Write out exactly the lines below that run from the line containing "gewachsene IT-Landschaften, die" through the last line of the records.
DATA FOR PROCESSING: Begin
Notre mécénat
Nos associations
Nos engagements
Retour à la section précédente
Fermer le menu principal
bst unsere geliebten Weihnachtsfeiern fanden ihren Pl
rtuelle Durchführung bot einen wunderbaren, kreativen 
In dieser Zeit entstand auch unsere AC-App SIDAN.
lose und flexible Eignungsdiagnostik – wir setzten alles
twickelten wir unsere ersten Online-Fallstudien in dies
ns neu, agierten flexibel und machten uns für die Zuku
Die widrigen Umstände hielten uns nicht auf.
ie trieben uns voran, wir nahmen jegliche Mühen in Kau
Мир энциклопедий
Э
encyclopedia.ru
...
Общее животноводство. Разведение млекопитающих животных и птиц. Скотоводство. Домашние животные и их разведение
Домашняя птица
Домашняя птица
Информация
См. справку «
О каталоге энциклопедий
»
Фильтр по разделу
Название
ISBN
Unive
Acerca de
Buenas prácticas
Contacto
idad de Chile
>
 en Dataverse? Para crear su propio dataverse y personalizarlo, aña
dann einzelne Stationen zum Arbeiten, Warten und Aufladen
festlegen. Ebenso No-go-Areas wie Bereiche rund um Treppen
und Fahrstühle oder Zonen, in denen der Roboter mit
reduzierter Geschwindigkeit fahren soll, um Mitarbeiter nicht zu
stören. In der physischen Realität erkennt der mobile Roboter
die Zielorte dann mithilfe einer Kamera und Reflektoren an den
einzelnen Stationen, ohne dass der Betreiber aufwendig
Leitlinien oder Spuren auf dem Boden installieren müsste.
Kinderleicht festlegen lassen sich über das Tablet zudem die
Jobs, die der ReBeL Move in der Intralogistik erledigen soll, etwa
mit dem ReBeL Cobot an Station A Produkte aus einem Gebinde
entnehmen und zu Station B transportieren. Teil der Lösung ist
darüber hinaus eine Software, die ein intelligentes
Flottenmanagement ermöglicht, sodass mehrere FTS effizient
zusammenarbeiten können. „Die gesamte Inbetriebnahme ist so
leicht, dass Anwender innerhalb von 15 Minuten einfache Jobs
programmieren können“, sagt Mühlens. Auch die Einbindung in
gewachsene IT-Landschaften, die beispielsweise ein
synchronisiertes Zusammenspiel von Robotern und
DATA FOR PROCESSING: End
__OUTPUT OF THE EXERCISE__
gewachsene IT-Landschaften, die beispielsweise ein
synchronisiertes Zusammenspiel von Robotern und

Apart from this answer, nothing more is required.